• **練習問題**:
1) 桃山時代のやきものについての読解文から、「桃山時代に日本のやきものが隆」を含む語句で始まり「られる土台がつくられました。」で終わる部分を、そのまま書き写してください。
2) 桃山時代のやきものについての読解文をもとに、次の問いに答えてください。
(a) 侘び茶を大成させたのは誰ですか。
(b) 15世紀まで室内装飾品として尊ばれた中国製のやきものは、何と呼ばれていましたか。
(c) 利休が樂茶碗を焼かせた相手は誰ですか。

• **読解文**:
取材・文/藤田麻希
縄文時代から現代まで10000年以上の歴史を誇る、日本の陶磁。そのなかで最も注目度が高く、また、後世に与えた影響も大きいのが、桃山時代の茶の湯に関わるやきものです。1600年前後のわずか30年ほどの短い期間に、産地を問わず、日本のやきものが盛り上がりました。不可思議な意匠が描かれていたり、歪んでひしゃげていたり、大きなひびが入って破れていたり、それまでの常識とはかけ離れた造形を尊ぶ、破格の美意識が生まれました。
桃山時代に日本のやきものが隆盛する理由にはいくつかありますが、その一つが、千利休が大成させた、侘び茶の流行です。15世紀まで、室内装飾品として尊ばれていたのは「唐物」と呼ばれる中国製のやきものでした。日本でもやきものは作られていましたが、中国製品の代替品としての唐物の写しにとどまり、それ自体が賞翫されることはありませんでした。
利休は信長、秀吉の茶頭として権力者の支持を得ながら、唐物の写しではない樂茶碗を長次郎に焼かせたり、竹を切って花入れにしたり、ひなびた草庵で茶会を営んだり、新しい美的価値観を広めました。こうして、唐物から、和物陶磁器が用いられる土台がつくられました。

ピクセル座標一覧
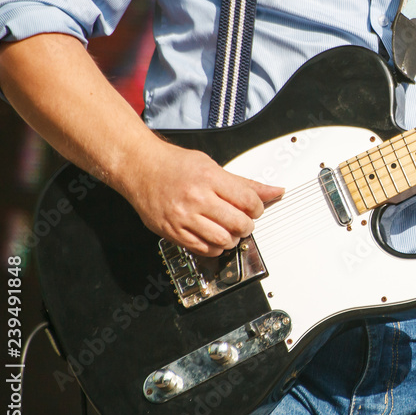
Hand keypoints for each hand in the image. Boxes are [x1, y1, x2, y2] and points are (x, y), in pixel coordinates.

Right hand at [118, 141, 284, 256]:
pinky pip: (203, 249)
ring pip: (223, 240)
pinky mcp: (172, 231)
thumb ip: (245, 183)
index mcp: (209, 178)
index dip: (257, 208)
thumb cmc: (175, 165)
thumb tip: (275, 191)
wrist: (140, 167)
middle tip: (243, 221)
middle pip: (238, 223)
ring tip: (229, 229)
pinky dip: (215, 247)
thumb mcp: (213, 166)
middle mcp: (196, 198)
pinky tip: (214, 236)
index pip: (249, 202)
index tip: (254, 209)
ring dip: (232, 238)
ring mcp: (182, 217)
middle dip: (247, 225)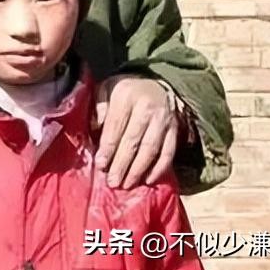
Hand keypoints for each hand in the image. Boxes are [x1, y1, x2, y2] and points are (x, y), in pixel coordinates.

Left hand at [93, 74, 177, 188]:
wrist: (156, 85)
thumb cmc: (124, 92)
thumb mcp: (106, 90)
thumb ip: (99, 108)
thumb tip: (94, 130)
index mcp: (126, 95)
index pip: (116, 126)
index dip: (108, 147)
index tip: (101, 165)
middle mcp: (147, 107)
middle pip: (133, 140)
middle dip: (122, 164)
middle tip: (113, 182)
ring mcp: (163, 119)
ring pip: (151, 149)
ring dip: (138, 170)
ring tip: (127, 184)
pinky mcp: (174, 130)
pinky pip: (168, 152)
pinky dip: (159, 168)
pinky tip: (148, 180)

• **解答例**:
1)
桃山時代に日本のやきものが隆盛する理由にはいくつかありますが、その一つが、千利休が大成させた、侘び茶の流行です。15世紀まで、室内装飾品として尊ばれていたのは「唐物」と呼ばれる中国製のやきものでした。日本でもやきものは作られていましたが、中国製品の代替品としての唐物の写しにとどまり、それ自体が賞翫されることはありませんでした。
利休は信長、秀吉の茶頭として権力者の支持を得ながら、唐物の写しではない樂茶碗を長次郎に焼かせたり、竹を切って花入れにしたり、ひなびた草庵で茶会を営んだり、新しい美的価値観を広めました。こうして、唐物から、和物陶磁器が用いられる土台がつくられました。

2)
(a) 千利休
(b) 唐物
(c) 長次郎